My question is do you think the reason for slowing down is the multiplication pred_obs = generate_evt(event, N_f, N_obs) * f
called Toeplitz function so many times? I meant every draw for f
will call this function once, although the function itself doesn’t involve any parameter to estimate. Is there any trick to only calculate evt once? I guess I should not put it in the transformed parameters block. However, the spectral density functions of different covariance functions are also called in transformed parameters in the birthday data basis_functions_approach_to_GP/CaseII_Birthday_Approximate-GP.stan at master · gabriuma/basis_functions_approach_to_GP · GitHub.

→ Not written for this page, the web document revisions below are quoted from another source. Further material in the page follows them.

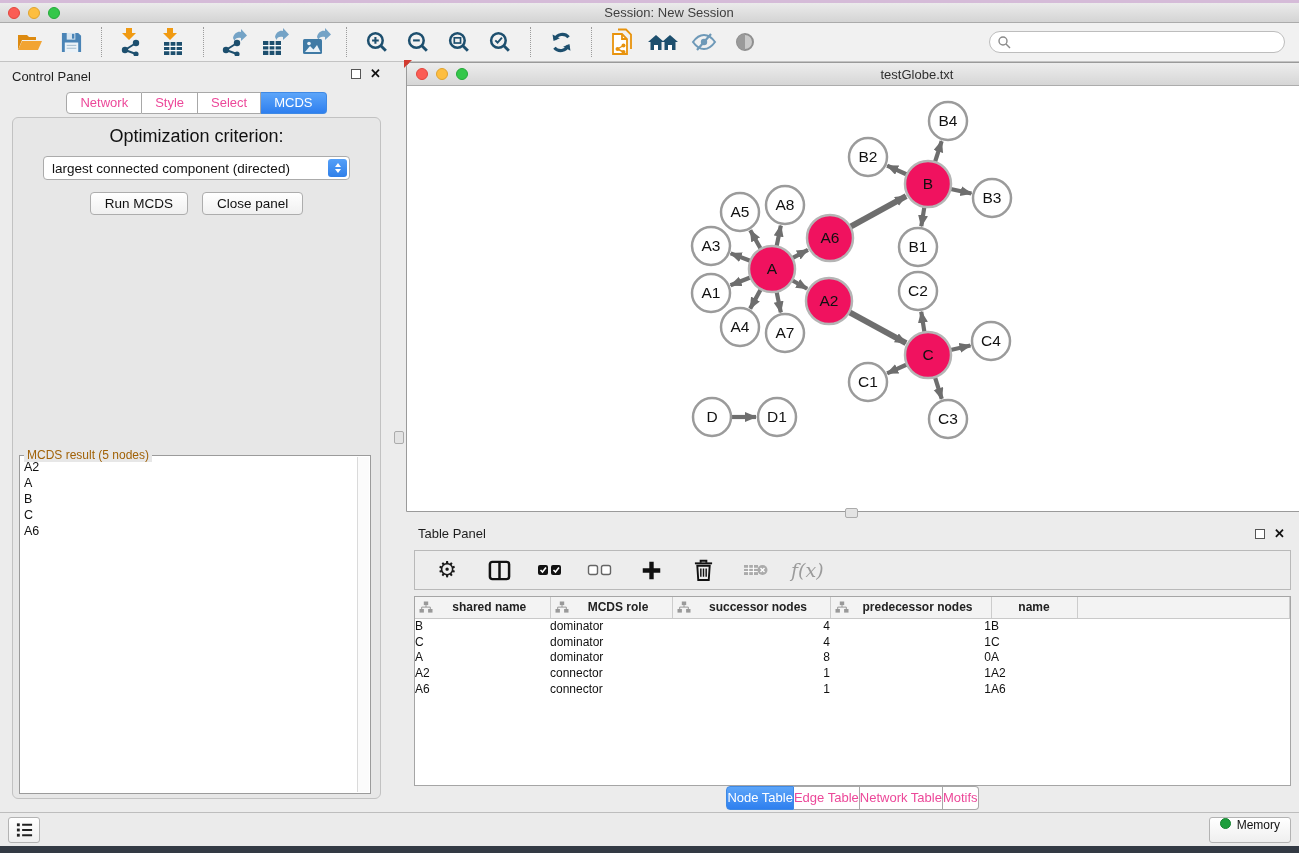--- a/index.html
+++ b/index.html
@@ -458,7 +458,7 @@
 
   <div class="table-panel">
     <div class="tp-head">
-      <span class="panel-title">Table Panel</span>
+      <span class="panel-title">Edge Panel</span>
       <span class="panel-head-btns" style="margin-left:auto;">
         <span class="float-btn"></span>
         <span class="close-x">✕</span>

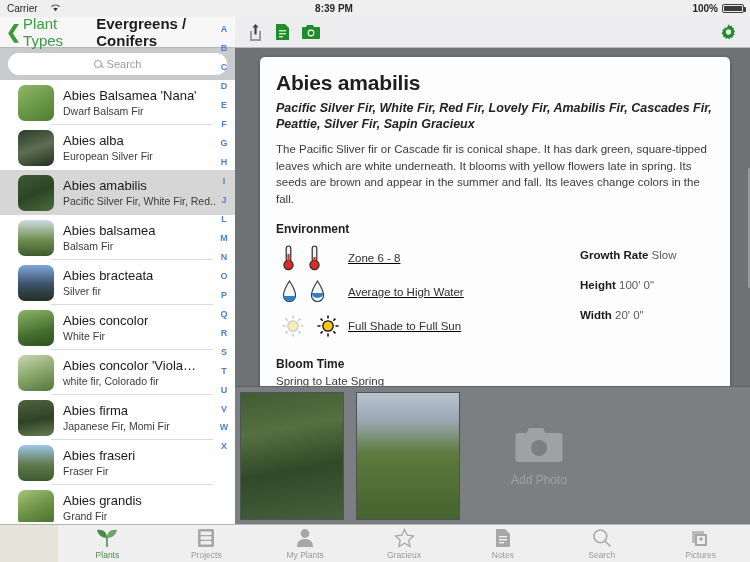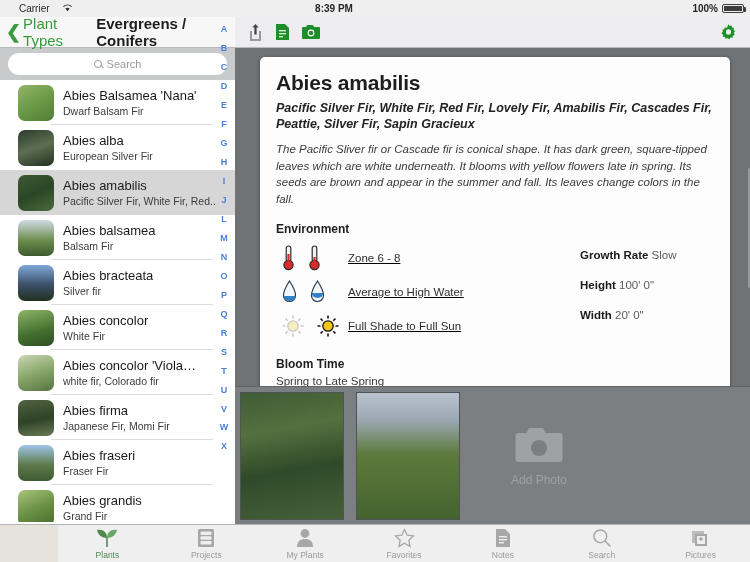--- a/index.html
+++ b/index.html
@@ -18,7 +18,7 @@
     font-size: 10px; color: #262626;
     display: flex; align-items: center;
   }
-  .sb-left { position: absolute; left: 19px; display: flex; align-items: flex-start; gap: 12px; }
+  .sb-left { position: absolute; left: 7px; display: flex; align-items: flex-start; gap: 12px; }
   .sb-center { position: absolute; left: 0; width: 668px; text-align: center; font-weight: bold; font-size: 10px; }
   .sb-right { position: absolute; right: 6px; display: flex; align-items: center; gap: 4px; font-weight: bold; font-size: 10px;}
   .wifi { display:inline-block; }

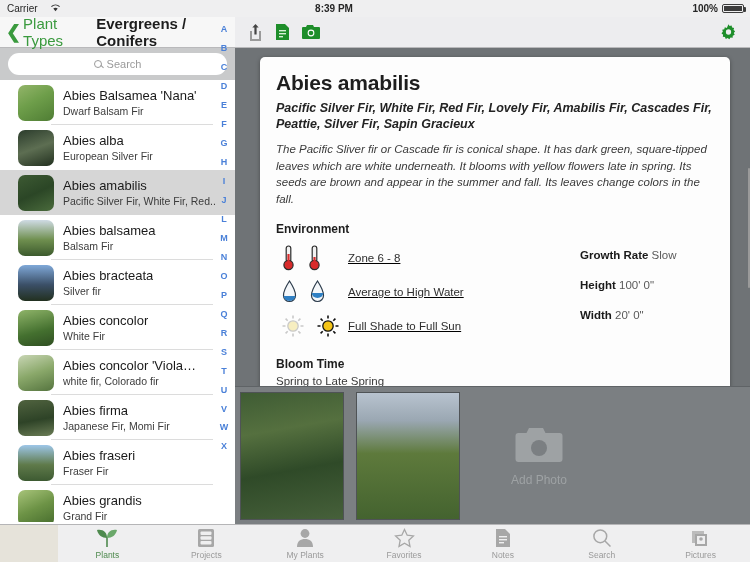--- a/index.html
+++ b/index.html
@@ -87,7 +87,7 @@
   }
   .p-title { font-size: 21px; font-weight: bold; color: #1e1e1e; letter-spacing: -0.2px; }
   .p-common { font-size: 12.5px; font-weight: bold; font-style: italic; color: #232323; margin-top: 5px; line-height: 1.28; }
-  .p-desc { font-size: 11.5px; color: #3a3a3a; margin-top: 9px; line-height: 1.45; font-style: italic; }
+  .p-desc { font-size: 11.5px; color: #3a3a3a; margin-top: 9px; line-height: 1.45; }
   .sect-h { font-size: 12px; font-weight: bold; color: #1e1e1e; margin-top: 14px; }
 
   .envgrid { display: flex; margin-top: 5px; }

The reason why I’d like to do this Toeplitz function inside Stan is that in the next step I would simulate data with a new event vector in which event[k] = alpha[k] instead of event[k] = 1, then estimate both f and alpha[k] as parameters.
model #2
functions {
matrix Toeplitz(vector a, vector b){
int n = rows(a);
int m = rows(b);
matrix[n, m] T;
T[1, ] = b';
T[, 1] = a;
for (i in 2:n) {
T[i, 2:m] = T[i - 1, 1:(m - 1)];
}
return(T);
}
matrix generate_evt(vector event, int N1, int N2, int rec) {
matrix[N2, N1] evt;
evt = Toeplitz(event, append_row(event[1], rep_vector(0, N1-1)));
return evt;
}
}
data{
int<lower=1> N_obs;
int<lower=1> N_f;
vector[N_obs] y_obs;
vector[N_obs] event;
real x_f[N_f];
}
transformed data {
real delta = 1e-10;
}
parameters {
real<lower=0> rho;
real<lower=0> alpha;
real<lower=0> sigma_obs;
vector[N_f] eta;
vector[N_noise] cof_noise;
}
transformed parameters {
vector[N_f] f;
vector[N_obs] pred_obs;
{
matrix[N_f, N_f] L_K;
matrix[N_f, N_f] K = cov_exp_quad(x_f, alpha, rho);
// diagonal elements
for (n in 1:N_f)
K[n, n] = K[n, n] + delta;
L_K = cholesky_decompose(K);
f= L_K * eta ;
pred_obs = generate_evt(event, N_f, N_obs) * f;
}
}
model {
//inv_gamma(9, 173); [10,50] , inv_gamma(4.6, 55.2); [5,50],
// inv_gamma(4.6, 22); [2,20], inv_gamma(7.3, 75);; [5,30], inv_gamma(4.6, 33.1);; [3,30],
rho ~ inv_gamma(4.6, 33.1);
alpha ~ normal(0, 2);
sigma_obs ~ std_normal();
eta ~ std_normal();
cof_noise ~ normal(0, 10);
y_obs ~ normal(pred_obs, sigma_obs);
}
Thanks a lot,
zcai